Учебники убеждают нас в том, что форма тела гусеницы и бабочки записана в генах. Гены в клетках обоих этих существ одинаковы. Это должно бы означать, что на лентах ДНК гусеницы записаны сразу два плана построения. Один — задающий тело гусеницы, второй — тело имаго, то есть зрелой бабочки. После того, как гусеница вылупилась из яйца, гены запускают в дело первый проект — план конструкции ползающего на присосках, мясистого жирового мешочка, поглощающего гигантское количество пищи. Потом же, когда в тиши кокона этот ползающий кусок сала развалится от обжорства на составляющие его клетки, приходит в действие второй план — легкого, воздушного, разноцветного и веселого, порхающего на вольных просторах, питающегося солнцем и нектаром, беззаботного существа.
И тут-то проявляется вся необычность этого феномена. Помните, в случае с амебами, несколько десятков тысяч этих одноклеточных собирались в одном месте и возводили из своих тел башню с дисковидным основанием и стройным стеблем, увенчанным шаровой камерой.

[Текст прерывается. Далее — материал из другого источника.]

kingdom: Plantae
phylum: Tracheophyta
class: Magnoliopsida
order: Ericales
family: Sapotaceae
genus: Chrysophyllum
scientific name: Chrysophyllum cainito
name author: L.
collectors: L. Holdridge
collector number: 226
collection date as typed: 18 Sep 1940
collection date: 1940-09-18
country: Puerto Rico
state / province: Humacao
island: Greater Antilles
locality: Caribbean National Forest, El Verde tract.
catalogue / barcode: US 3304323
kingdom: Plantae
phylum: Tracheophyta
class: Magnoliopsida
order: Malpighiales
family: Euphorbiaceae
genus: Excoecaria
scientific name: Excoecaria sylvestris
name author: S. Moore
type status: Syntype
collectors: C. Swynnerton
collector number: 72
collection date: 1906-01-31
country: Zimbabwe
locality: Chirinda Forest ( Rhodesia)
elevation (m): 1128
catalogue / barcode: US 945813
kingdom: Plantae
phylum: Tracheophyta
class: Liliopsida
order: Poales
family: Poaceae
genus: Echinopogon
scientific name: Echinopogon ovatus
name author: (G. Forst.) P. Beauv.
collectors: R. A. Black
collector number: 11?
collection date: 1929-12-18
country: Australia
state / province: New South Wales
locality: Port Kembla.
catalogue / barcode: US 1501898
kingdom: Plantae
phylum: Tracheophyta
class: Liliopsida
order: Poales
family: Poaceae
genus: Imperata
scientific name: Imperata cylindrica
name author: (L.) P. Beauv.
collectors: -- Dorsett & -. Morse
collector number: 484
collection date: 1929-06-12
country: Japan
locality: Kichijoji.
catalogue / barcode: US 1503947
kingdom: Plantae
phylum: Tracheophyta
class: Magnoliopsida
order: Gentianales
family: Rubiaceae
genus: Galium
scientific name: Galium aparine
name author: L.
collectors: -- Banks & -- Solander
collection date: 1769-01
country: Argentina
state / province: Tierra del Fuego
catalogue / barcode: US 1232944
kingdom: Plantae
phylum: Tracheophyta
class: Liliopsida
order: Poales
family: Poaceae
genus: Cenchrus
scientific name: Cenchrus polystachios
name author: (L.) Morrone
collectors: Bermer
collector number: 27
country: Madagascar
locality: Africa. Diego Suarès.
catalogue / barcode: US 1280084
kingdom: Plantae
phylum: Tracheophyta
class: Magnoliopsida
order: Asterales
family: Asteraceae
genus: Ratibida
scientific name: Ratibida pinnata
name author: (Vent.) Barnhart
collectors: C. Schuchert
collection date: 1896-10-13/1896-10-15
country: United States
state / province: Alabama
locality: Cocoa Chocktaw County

У бабочек и других насекомых мы имеем дело с несколькими миллионами клеток, которые создают из себя летающую машину.
Для этого клетки, образующие бесформенную смесь, начинают объединяться по новому плану и одновременно с постройкой отдельных органов предпринимают различные действия: часть клеток, оказавшихся в конечностях, начинают продуцировать и выделять хитин, который образует внешний скелетик. Другие, попав в крылышки, создают чешуйки и принимаются вырабатывать гамму красителей. Чтобы это делать, клетки должны откуда-то «знать», где они находятся: в крылышке ли, в ноге ли, в голове или брюшке.